Page-level text extractions
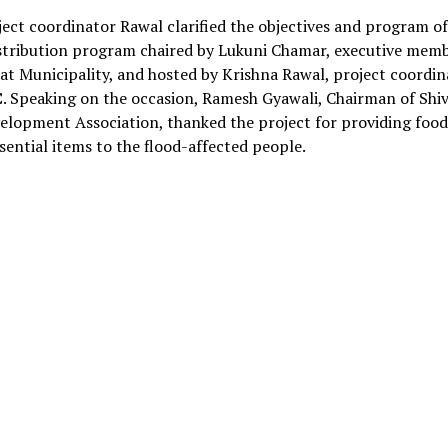
ect coordinator Rawal clarified the objectives and program of
istribution program chaired by Lukuni Chamar, executive memb
t Municipality, and hosted by Krishna Rawal, project coordin
C
. Speaking on the occasion, Ramesh Gyawali, Chairman of Shiv
elopment Association, thanked the project for providing foo
sential items to the flood-affected people.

## What is required
Your job is to copy each entry exactly as written; the pictures do not go in.

## Result of this exercise
ect coordinator Rawal clarified the objectives and program of
istribution program chaired by Lukuni Chamar, executive memb
t Municipality, and hosted by Krishna Rawal, project coordin
C
. Speaking on the occasion, Ramesh Gyawali, Chairman of Shiv
elopment Association, thanked the project for providing foo
sential items to the flood-affected people.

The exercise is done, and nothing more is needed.